How to complete this task
Go through the entries below and print, exactly, the lines starting at the one with "vfov_deg: 14.9" and ending at the one with "f_number: 16", keeping both ends and no others.

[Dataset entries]
_ _ _ _ _
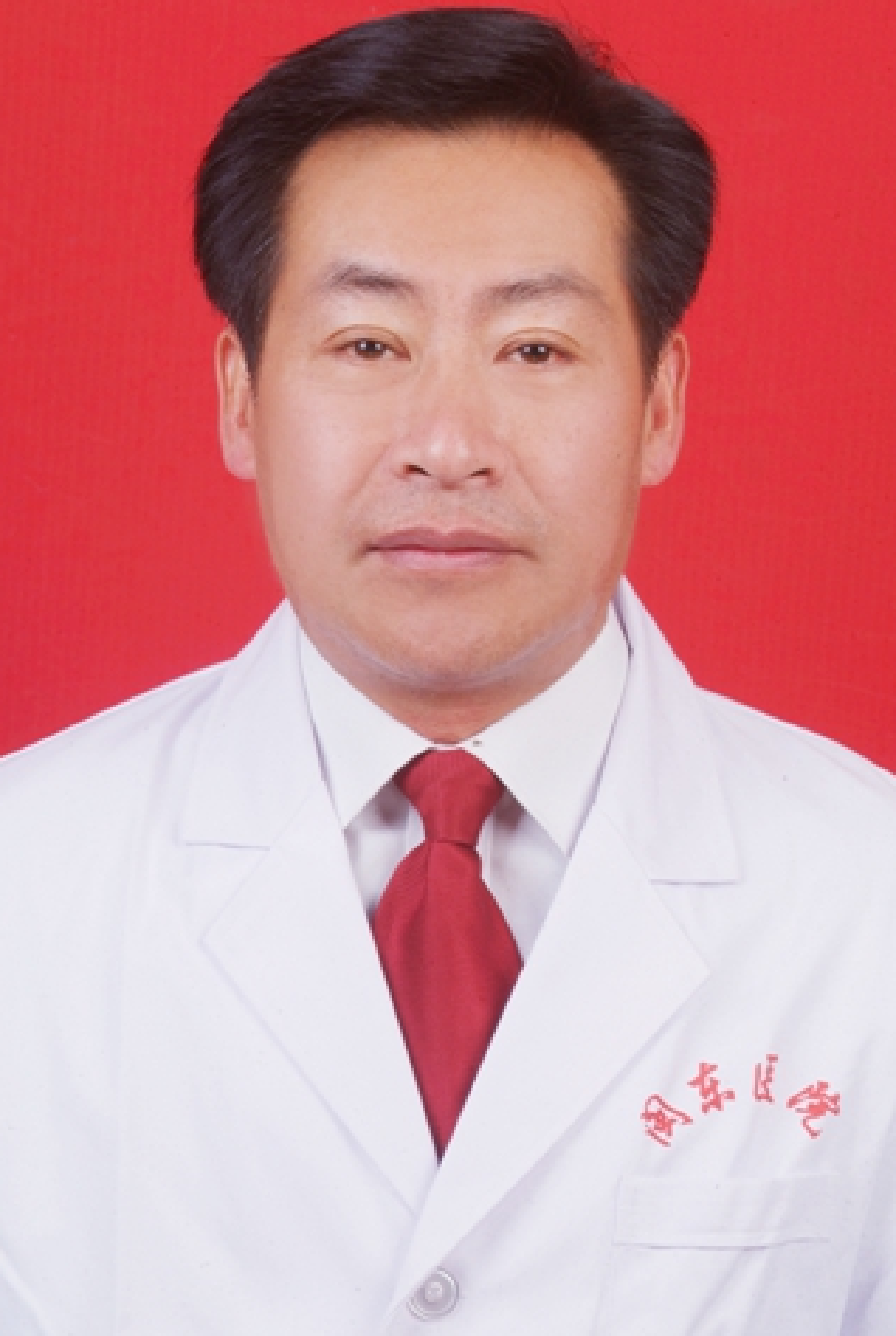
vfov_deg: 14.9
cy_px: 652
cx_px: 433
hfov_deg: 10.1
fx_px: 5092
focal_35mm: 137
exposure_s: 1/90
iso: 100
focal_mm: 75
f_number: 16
_ _ _ _ _
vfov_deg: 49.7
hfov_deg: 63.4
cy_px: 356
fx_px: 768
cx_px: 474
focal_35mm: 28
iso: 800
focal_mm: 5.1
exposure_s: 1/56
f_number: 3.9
_ _ _ _ _
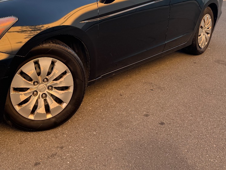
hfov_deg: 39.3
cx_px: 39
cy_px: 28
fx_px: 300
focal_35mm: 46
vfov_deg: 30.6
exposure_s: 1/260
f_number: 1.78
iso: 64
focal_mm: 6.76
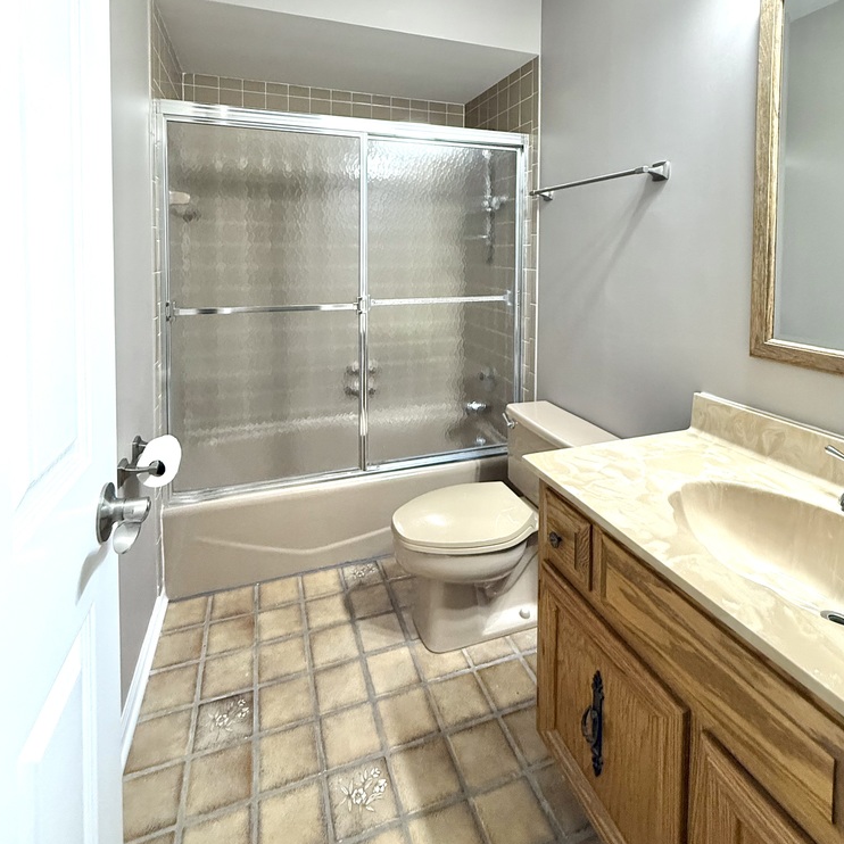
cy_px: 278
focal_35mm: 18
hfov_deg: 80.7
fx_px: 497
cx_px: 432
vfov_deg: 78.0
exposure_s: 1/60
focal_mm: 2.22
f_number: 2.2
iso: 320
_ _ _ _ _
Task response
vfov_deg: 14.9
cy_px: 652
cx_px: 433
hfov_deg: 10.1
fx_px: 5092
focal_35mm: 137
exposure_s: 1/90
iso: 100
focal_mm: 75
f_number: 16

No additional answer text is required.